To illustrate that, Bentley reels off a list of incidents he says preceded Trayvon Martin’s killing on February 26th, each of which has eaten away at this city’s black residents.
There was Dennis Williams — shot to death while holding his nine-month-old baby in his arms outside a housing project in 2010. His murder remains unsolved.
Nicholas Eugene Scott was fatally shot by a Sanford police officer outside a local Winn Dixie supermarket after officers said Scott tried to run them over as they attempted to serve a warrant on him for violating probation. The cops were later cleared, and the officer who shot Scott, Steve Lynch, was promoted by Sheriff Lee, along with four other officers, including one who was on the scene of the Trayvon Martin shooting, on the same day Lee stepped down temporarily last Thursday. “It was a slap in the face to this community,” Bentley said.
Perhaps the most troubling case was that of Brian Robinson, 24, whose body was found in a wooded area hours after his family reported him missing in November 2011. He was allegedly accused by a local man of breaking into his home, and Bentley said a group of black men were seen driving from house to house in Goldsboro with Robinson in their car, asking people to identify him.
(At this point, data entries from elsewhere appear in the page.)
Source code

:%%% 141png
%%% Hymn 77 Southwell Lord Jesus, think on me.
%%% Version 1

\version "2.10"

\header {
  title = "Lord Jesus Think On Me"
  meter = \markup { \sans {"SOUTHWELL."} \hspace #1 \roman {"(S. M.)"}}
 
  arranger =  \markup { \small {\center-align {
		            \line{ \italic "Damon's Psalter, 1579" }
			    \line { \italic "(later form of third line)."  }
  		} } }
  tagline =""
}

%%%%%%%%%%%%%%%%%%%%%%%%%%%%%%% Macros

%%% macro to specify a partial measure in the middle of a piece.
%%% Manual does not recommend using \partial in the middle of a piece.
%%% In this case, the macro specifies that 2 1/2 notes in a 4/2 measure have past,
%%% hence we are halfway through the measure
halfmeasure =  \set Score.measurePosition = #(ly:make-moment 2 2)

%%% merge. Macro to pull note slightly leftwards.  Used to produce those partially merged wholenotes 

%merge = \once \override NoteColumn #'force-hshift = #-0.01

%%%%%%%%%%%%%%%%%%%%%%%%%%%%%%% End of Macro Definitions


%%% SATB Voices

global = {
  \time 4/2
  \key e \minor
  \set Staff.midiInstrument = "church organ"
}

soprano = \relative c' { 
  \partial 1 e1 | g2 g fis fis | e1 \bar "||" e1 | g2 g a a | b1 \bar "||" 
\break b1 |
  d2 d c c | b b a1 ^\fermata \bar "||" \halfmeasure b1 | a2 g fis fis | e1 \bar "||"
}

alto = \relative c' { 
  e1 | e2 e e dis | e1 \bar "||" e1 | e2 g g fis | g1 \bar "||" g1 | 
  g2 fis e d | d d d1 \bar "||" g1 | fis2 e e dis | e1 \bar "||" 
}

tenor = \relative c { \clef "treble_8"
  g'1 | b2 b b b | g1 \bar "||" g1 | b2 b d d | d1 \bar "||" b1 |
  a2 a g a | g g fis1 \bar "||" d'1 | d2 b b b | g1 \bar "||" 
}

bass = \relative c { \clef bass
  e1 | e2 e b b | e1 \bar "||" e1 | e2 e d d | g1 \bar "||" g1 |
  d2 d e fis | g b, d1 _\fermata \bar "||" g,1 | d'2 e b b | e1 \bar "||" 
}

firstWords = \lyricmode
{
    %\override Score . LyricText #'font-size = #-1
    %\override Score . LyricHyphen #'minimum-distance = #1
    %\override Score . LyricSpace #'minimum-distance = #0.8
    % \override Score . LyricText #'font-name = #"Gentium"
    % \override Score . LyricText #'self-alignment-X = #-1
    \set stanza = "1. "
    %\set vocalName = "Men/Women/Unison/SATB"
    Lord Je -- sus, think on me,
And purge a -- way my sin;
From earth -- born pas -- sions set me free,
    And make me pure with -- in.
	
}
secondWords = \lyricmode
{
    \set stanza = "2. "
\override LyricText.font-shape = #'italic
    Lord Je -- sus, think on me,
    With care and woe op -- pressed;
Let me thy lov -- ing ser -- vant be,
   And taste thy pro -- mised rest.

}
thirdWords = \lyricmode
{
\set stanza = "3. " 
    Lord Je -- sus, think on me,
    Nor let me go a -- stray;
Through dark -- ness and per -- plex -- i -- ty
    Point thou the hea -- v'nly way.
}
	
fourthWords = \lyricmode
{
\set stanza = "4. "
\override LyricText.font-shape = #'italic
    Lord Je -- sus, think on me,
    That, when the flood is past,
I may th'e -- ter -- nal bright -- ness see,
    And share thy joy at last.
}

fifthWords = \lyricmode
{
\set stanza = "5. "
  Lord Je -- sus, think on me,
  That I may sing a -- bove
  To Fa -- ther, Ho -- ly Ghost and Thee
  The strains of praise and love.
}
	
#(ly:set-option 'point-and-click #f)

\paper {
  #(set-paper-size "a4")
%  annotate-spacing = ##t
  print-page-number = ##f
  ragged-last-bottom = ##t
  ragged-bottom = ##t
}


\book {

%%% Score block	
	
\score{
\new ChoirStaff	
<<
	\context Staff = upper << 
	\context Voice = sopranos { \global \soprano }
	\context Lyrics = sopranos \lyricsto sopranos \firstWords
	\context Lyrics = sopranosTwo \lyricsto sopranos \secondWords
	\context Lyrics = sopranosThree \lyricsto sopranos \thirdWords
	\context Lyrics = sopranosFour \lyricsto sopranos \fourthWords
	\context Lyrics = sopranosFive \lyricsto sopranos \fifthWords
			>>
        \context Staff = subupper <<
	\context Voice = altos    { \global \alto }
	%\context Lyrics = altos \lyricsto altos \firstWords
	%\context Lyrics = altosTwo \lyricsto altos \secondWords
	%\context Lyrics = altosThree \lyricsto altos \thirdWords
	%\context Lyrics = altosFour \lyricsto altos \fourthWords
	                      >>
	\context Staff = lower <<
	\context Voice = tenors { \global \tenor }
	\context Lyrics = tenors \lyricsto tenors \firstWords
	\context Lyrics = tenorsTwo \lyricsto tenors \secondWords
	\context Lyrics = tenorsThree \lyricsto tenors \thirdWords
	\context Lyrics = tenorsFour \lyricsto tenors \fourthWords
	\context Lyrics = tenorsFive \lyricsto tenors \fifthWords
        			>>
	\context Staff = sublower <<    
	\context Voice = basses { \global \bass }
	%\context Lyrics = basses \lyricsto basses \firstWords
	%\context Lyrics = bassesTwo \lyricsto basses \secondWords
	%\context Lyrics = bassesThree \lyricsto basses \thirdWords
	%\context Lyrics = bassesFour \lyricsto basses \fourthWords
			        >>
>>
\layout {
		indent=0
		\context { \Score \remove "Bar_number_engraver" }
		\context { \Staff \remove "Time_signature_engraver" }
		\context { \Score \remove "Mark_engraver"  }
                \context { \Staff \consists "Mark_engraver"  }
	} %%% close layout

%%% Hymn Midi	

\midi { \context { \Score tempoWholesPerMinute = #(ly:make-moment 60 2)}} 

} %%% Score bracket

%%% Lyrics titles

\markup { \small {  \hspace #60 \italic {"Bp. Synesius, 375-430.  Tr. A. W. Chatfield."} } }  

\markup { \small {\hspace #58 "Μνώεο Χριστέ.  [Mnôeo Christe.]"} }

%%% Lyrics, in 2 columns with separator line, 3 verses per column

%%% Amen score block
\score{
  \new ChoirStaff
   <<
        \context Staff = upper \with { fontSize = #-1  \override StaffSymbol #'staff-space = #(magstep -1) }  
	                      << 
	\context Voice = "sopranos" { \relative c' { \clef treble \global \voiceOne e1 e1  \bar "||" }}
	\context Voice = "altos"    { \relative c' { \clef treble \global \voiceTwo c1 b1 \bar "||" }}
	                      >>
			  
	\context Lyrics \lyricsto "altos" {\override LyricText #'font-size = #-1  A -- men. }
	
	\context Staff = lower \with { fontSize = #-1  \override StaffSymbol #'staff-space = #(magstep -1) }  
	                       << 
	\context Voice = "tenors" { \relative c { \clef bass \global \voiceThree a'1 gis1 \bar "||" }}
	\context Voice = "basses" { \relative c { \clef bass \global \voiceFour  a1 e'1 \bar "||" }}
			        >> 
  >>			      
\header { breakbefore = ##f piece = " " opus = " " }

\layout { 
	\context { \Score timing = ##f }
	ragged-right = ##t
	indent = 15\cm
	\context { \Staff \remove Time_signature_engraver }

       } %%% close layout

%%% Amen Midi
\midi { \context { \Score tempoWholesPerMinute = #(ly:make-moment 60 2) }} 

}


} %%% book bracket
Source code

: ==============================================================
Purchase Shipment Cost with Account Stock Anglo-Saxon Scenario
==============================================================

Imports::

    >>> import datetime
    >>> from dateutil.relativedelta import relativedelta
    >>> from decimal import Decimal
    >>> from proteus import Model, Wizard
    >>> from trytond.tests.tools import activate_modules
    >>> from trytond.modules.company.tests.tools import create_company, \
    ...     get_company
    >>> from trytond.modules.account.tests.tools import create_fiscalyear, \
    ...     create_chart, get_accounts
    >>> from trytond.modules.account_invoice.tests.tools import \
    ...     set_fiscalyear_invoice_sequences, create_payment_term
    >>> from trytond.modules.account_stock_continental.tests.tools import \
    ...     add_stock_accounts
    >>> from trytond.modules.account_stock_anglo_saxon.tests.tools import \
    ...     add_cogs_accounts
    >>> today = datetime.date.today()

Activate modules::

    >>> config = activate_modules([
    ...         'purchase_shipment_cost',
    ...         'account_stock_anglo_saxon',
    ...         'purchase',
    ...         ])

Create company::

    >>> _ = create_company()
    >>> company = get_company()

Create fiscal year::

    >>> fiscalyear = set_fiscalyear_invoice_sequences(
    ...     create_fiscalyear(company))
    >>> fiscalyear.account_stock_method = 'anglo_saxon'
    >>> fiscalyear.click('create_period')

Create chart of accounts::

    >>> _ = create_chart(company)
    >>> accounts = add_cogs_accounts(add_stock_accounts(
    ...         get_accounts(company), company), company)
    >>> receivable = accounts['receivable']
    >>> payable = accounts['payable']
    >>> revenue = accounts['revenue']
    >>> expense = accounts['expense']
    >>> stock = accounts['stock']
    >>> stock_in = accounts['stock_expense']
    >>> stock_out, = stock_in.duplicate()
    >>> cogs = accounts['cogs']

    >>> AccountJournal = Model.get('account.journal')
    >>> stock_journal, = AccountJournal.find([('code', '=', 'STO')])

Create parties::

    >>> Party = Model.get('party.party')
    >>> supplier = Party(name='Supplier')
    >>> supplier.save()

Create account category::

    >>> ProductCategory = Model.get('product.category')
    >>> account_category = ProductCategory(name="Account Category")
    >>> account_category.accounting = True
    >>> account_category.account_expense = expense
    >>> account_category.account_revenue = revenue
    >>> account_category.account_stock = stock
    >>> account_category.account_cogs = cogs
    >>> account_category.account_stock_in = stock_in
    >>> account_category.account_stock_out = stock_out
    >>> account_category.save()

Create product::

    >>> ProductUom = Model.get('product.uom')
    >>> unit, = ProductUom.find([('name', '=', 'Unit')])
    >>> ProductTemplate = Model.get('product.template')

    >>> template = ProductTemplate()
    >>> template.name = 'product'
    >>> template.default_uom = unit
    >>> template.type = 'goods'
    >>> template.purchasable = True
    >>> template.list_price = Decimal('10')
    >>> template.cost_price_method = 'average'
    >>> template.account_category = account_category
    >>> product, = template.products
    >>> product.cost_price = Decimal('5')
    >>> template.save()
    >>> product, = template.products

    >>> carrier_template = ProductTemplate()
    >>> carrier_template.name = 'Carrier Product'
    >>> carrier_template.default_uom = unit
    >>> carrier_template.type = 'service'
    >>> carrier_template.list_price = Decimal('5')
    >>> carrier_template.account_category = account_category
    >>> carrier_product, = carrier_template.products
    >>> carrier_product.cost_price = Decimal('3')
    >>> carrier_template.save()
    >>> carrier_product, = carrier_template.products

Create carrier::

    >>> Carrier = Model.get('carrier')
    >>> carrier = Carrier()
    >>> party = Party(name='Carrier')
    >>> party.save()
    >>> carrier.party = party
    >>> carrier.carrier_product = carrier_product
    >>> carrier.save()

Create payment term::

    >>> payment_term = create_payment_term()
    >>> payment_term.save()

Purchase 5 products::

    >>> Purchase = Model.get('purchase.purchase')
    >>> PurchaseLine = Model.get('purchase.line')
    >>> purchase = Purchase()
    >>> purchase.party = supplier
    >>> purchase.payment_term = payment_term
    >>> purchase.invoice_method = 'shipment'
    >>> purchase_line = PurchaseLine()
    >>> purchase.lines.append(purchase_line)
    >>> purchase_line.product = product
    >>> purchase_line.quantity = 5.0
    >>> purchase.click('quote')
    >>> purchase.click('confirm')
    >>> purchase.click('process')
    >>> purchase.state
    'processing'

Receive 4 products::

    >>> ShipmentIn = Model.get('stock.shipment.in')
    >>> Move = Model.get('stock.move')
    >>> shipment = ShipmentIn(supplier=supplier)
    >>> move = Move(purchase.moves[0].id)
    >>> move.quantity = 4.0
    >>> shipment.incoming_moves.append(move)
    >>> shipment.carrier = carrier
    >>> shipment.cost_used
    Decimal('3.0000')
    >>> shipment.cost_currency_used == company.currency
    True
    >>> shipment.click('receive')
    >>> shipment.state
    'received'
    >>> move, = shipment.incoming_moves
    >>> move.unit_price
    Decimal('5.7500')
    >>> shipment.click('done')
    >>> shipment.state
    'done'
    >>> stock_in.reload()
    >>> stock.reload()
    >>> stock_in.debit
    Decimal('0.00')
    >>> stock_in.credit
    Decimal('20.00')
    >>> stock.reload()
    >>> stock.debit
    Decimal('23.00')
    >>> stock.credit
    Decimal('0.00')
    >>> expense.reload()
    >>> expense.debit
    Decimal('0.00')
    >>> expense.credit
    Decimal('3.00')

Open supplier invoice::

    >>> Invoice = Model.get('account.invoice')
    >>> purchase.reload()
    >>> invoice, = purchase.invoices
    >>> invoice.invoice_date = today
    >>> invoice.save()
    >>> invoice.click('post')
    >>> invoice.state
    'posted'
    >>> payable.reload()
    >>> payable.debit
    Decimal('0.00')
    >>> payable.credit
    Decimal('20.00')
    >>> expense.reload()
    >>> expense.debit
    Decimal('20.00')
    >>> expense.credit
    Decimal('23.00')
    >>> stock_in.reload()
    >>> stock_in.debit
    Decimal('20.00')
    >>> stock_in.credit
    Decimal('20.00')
His parents got a call later that night saying Robinson’s body had been found. He reportedly had been beaten, pistol whipped, shot in the head and his body dumped by the side of the road. To date, there have been no arrests.
“That’s what the Klan used to do to us,” Bentley said.
TheGrio submitted requests for police reports on the cases, and has yet to receive a response from Sanford police, whose records department is filtering all media requests, including for reports on cases other than Trayvon Martin’s, through it’s public information officer.
Meanwhile, the NAACP, which held a public hearing on black community concerns about police, has said it will turn over the information relayed to its president, Ben Jealous, to the Department of Justice for review.
For residents who spoke to theGrio, it didn’t matter whether the assailants were white or black, civilian or in uniform. If the victims were black, they say the police don’t do much, and often don’t bother to make an arrest — especially when the shooter has ties to law enforcement.
That seemed true in the Ware case, and in the case of Travares McGill, who was shot in the back after being pursued in his car by two white security guards, William Patrick Swofford and Bryan Ansley, who were, respectively, a volunteer with the Sanford police department and the son of a former Sanford officer.
It took months for the men to be arrested and charged, and a judge eventually dismissed the charges on grounds of self-defense. Ansley would go on to be arrested two more times, including for impersonating a police officer.
But it is the Trayvon Martin shooting that has finally focused national attention on a problem black Sanford residents say they’ve been facing for decades.
“They’re talking about Trayvon Martin,” Bentley said, “We’ve got a thousand Trayvon Martins.”